Perched on the precipice of spring, we’re alternating between days of snow melt, mud, and rain, and nights (and some days) of freezing temperatures, ice, and snow flurries. This is a great time of year to enjoy comfort foods, in winter’s last hurrah before spring fully arrives, bearing both warm weather and fresh fruits and vegetables.
For the first course, what else but Ruth’s famous broccoli soup, a dish that has been on the menu since the inn opened in 1978? This treat, coveted by both family members and long-time guests alike, has transformed through the years. The original recipe featured cream, butter, and chicken stock, and had relatively little actual broccoli. The new one, as you’ll see below, is decidedly different, but it still tastes absolutely delicious.
(Vermont inn keepers Bill and Ruth Combes are still dishing it out in the inn’s kitchen after 37 years.)
CFI’s Original Cream of Broccoli Soup
2 tablespoons butter
1 medium onion, chopped
1 celery stalk, chopped
3 cups of vegetable or chicken stock
8 cups of broccoli florets
3 tablespoon butter
3 tablespoon of flour
2 cups of heavy cream
pinch of ground pepper
Melt 2 tablespoon of butter. Sauté celery and onions until tender. Add broccoli and broth. Cover and simmer for 15 minutes. Puree, using an immersion blender or a regular blender. In a small sauce pan, melt 3 tablespoons of butter, and stir in flour and cream. Stir until thick and add to the soup. Season with pepper and serve.
My mom explains the transformation of her broccoli soup this way: “About 10 years ago, I switched to my current recipe, because our guests were looking for healthier food and, frankly, so was I. My current recipe is all broccoli, basil and garlic, with a little olive oil. I actually got this recipe from Joe, the inn’s refrigerator repairman, who happens to have a large garden. Many of his recipes feature garlic, because he grows a lot of it; this recipe is no exception.
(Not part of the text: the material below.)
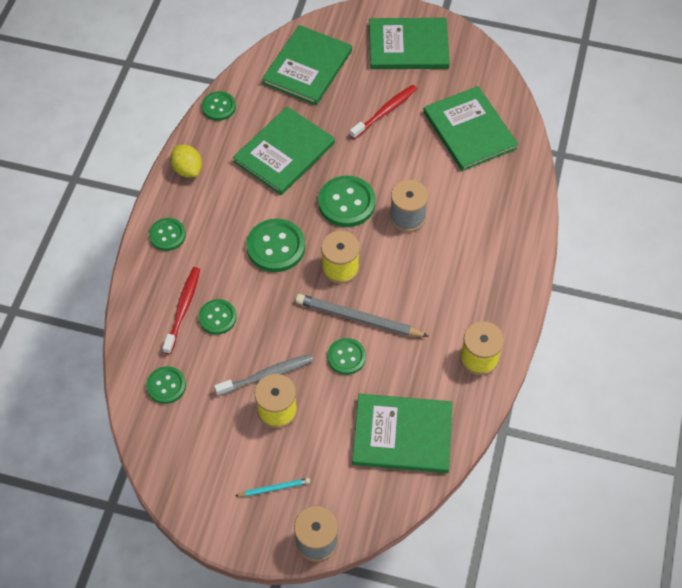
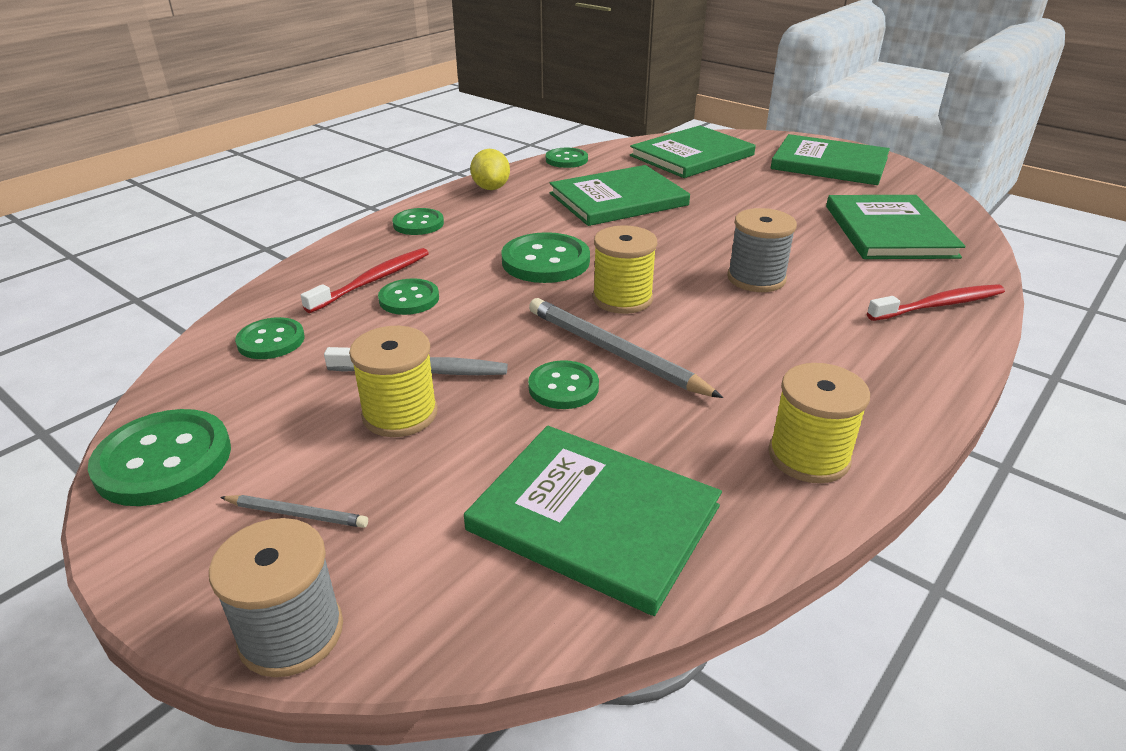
camera: 25 degrees right, 25 degrees down
turquoise pencil [235,478,310,496] -> grey pencil [220,495,368,528]
green button [318,176,376,227] -> green button moved to [88,409,231,506]
red toothbrush [350,85,417,139] -> red toothbrush moved to [867,284,1005,321]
My only modification from Joe’s original recipe is that I typically use only olive oil, whereas Joe preferred butter.”
Broccoli soup has always been Mom’s signature soup. Now, it’s just healthier and more flavorful. This is Joe’s recipe, which, as Mom notes, freezes very well.
Joe’s Basil and Broccoli Soup
5 cups coarsely chopped broccoli
2 cups chicken stock
3 tablespoons of olive oil (Joe suggests a combination of butter and olive oil)
¼ cup fresh chopped basil (when fresh basil is unavailable, tubed basil paste works just fine)
3 cloves garlic, chopped
Salt & pepper
In a saucepan, bring broccoli and stock to a boil. Lower heat and simmer until broccoli is tender, about 45 minutes to an hour. Purée broccoli and stock with an immersion blender, food processor or blender, until smooth. Heat oil and/or melted butter in small saucepan and sauté garlic and basil briefly, until garlic turns brownish. Blend with about 2 cups of purée and process until smooth. Stir into soup. Season with salt, pepper and a squeeze of lemon. To serve, sprinkle with Parmesan cheese or a dollop of sour cream.
(The leaner, meaner version of Ruth’s broccoli soup, served with a dollop of Cabot sour cream.)
The entrée course featured pork schnitzel, simple noodles, and homemade apple sauce. Unlike the broccoli soup, Mom never made schnitzel when I was growing up in the inn, so I asked her to tell the story behind this recipe.
“We went to Germany in the early ‘90’s to visit [our son] Wayne, who was stationed there in the Air Force,” Mom said. “When we got back home, your father said we could write off the whole trip on our taxes, because we had brought back this schnitzel recipe, which we’ve been making ever since.”
She also explained that, in addition to being absolutely delicious, this is a very cost-effective, high-protein main dish. My father buys the pork in very large loins when it’s on sale and then slices it into several thin cutlets, which can be used immediately or frozen. The recipe below has its roots in the dinners my parents enjoyed in Germany while on vacation and is a modification of the pork schnitzel in a German cookbook purchased on that trip, combined with the method Mom uses to make her famous “Frenchie’s Chicken.”
(The main course of pork schnitzel with homemade apple sauce, simple pasta, and green beans about to be served.)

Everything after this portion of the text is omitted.